Sterically induced conformational restriction: Discovery and preclinical evaluation of novel pyrrolo[3,2-d]pyrimidines as microtubule targeting agents

  • Bioorg Med Chem. 2018 Nov 1;26(20):5470-5478. doi: 10.1016/j.bmc.2018.09.025.
Roheeth Kumar Pavana  1 Khushbu Shah  1 Taylor Gentile  1 Nicholas F Dybdal-Hargreaves  2 April L Risinger  2 Susan L Mooberry  2 Ernest Hamel  3 Aleem Gangjee  4
Affiliations
  • 1. Division of Medicinal Chemistry, Graduate School of Pharmaceutical Sciences, Duquesne University, Pittsburgh, PA 15282, United States.

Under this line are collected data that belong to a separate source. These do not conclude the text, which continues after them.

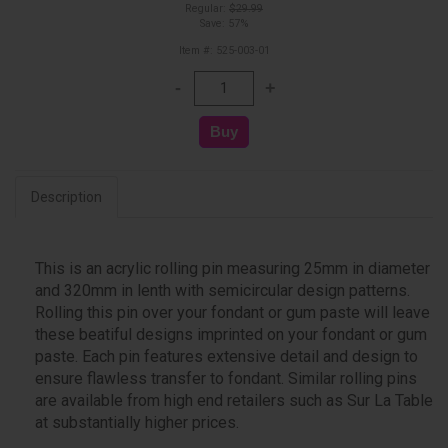
Regular:
$29.99
Save: 57%
Item #: 525-003-01
Description
This is an acrylic rolling pin measuring 25mm in diameter
and 320mm in lenth with semicircular design patterns.
Rolling this pin over your fondant or gum paste will leave
these beatiful designs imprinted on your fondant or gum
paste. Each pin features extensive detail and design to
ensure flawless transfer to fondant. Similar rolling pins
are available from high end retailers such as Sur La Table
at substantially higher prices.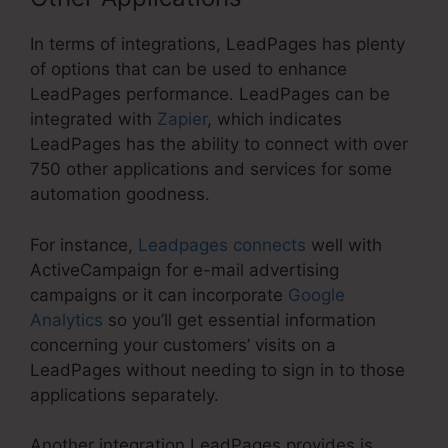
In terms of integrations, LeadPages has plenty
of options that can be used to enhance
LeadPages performance. LeadPages can be
integrated with
Zapier
, which indicates
LeadPages has the ability to connect with over
750 other applications and services for some
automation goodness.
For instance,
Leadpages connects
well with
ActiveCampaign for e-mail advertising
campaigns or it can incorporate
Google
Analytics
so you’ll get essential information
concerning your customers’ visits on a
LeadPages without needing to sign in to those
applications separately.
Another integration LeadPages provides is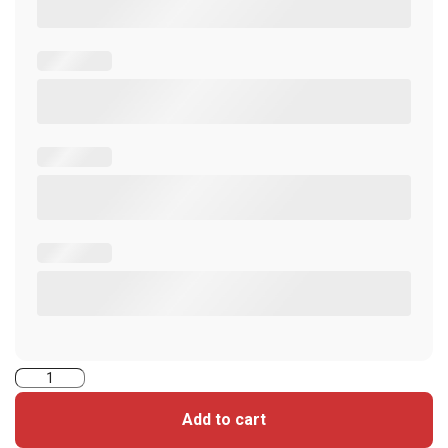
5005PG1MNT-
iCLASS
Add to cart
Seos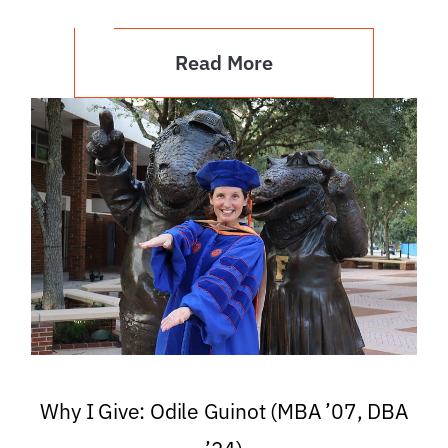
Read More
Why I Give: Odile Guinot (MBA ’07, DBA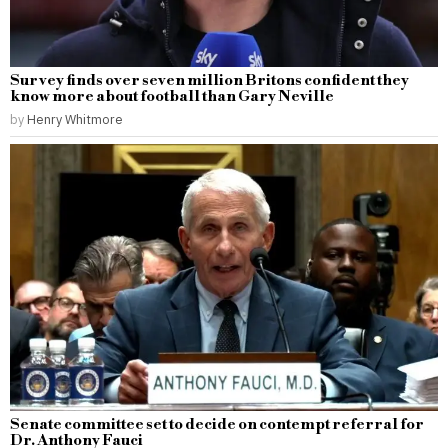
Survey finds over seven million Britons confident they
know more about football than Gary Neville
by
Henry Whitmore
Senate committee set to decide on contempt referral for
Dr. Anthony Fauci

  • 2. Department of Pharmacology, Mays Cancer Center, University of Texas Health Science Center at San Antonio, 7703 Floyd Curl Drive, San Antonio, TX 78229, United States.

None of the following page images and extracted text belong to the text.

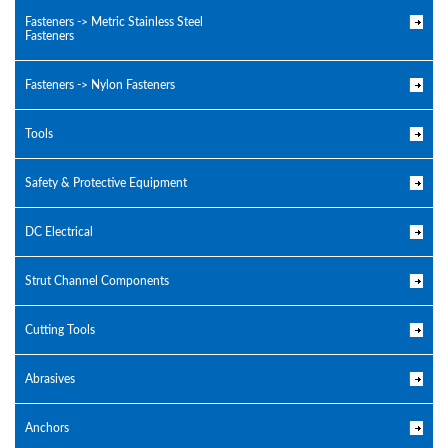
Fasteners -> Metric Stainless Steel
Fasteners
Fasteners -> Nylon Fasteners
Tools
Safety & Protective Equipment
DC Electrical
Strut Channel Components
Cutting Tools
Abrasives
Anchors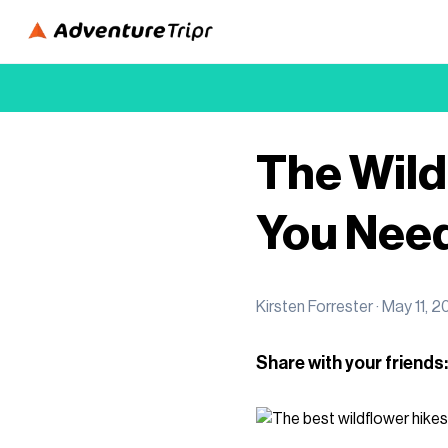
The Wild
You Need
Kirsten Forrester ·
May 11, 2
Share with your friends: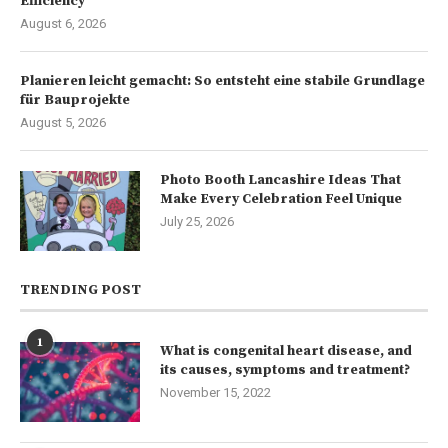
Efficiency
August 6, 2026
Planieren leicht gemacht: So entsteht eine stabile Grundlage
für Bauprojekte
August 5, 2026
Photo Booth Lancashire Ideas That
Make Every Celebration Feel Unique
July 25, 2026
TRENDING POST
1
What is congenital heart disease, and
its causes, symptoms and treatment?
November 15, 2022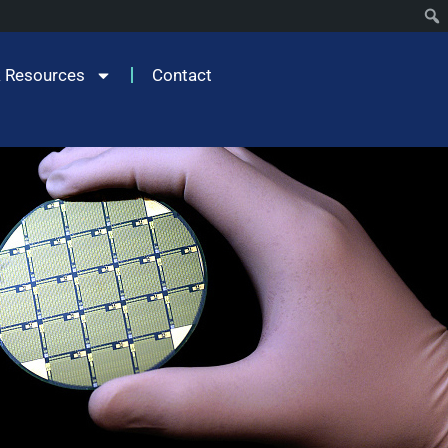
 Resources
Contact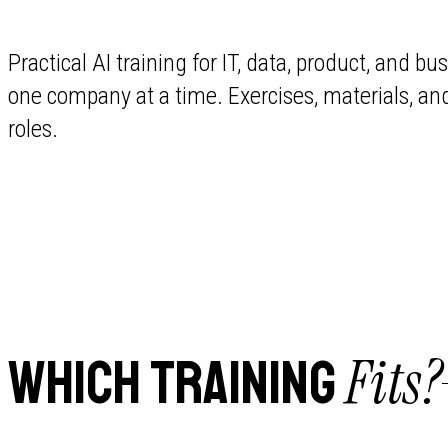
Practical AI training for IT, data, product, and 
one company at a time. Exercises, materials, an
roles.
Fits?
WHICH TRAINING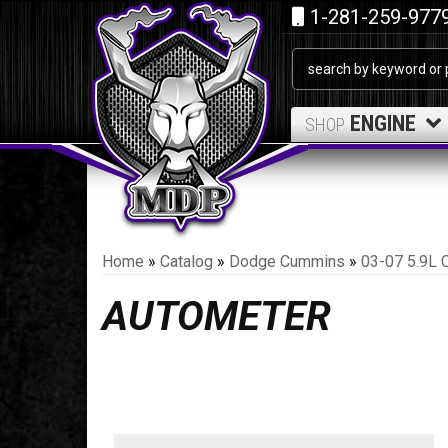
1-281-259-977
ENGINE
SHOP
Home
»
Catalog
»
Dodge Cummins
»
03-07 5.9L 
AUTOMETER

  • 3. Screening Technologies Branch, Developmental Therapeutics Program, Division of Cancer Treatment and Diagnosis, National Cancer Institute at Frederick, National Institutes of Health, Frederick, MD 21702, United States.

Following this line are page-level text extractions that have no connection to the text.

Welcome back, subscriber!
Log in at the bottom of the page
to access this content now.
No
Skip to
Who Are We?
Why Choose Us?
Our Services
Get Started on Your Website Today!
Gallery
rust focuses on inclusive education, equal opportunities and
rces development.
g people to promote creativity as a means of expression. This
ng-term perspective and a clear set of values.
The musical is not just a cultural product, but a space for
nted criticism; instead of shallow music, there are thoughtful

  • 4. Division of Medicinal Chemistry, Graduate School of Pharmaceutical Sciences, Duquesne University, Pittsburgh, PA 15282, United States. Electronic address: [email protected].
Abstract

The discovery, synthesis and biological evaluations of a series of nine N5-substituted-pyrrolo[3,2-d]pyrimidin-4-amines are reported. Novel compounds with microtubule depolymerizing activity were identified. Some of these compounds also circumvent clinically relevant drug resistance mechanisms (expression of P-glycoprotein and βIII tubulin). Compounds 4, 5, and 8-13 were one to two-digit nanomolar (IC50) inhibitors of Cancer cells in culture. Contrary to recent reports (Banerjee et al. J. Med. Chem.2018, 61, 1704-1718), the conformation of the most active compounds determined by 1H NMR and molecular modeling are similar to that reported previously and in keeping with recently reported X-ray crystal structures. Compound 11, freely water soluble as the HCl salt, afforded statistically significant inhibition of tumor growth in three xenograft models [MDA-MB-435, MDA-MB-231 and NCI/ADR-RES] compared with controls. Compound 11 did not display indications of animal toxicity and is currently slated for further preclinical development.

Keywords
Microtubule depolymerizers; Microtubule targeting agents; P-glycoprotein; Preclinical agents; Pyrrolo[3, 2-d]pyrimidines; βIII tubulin.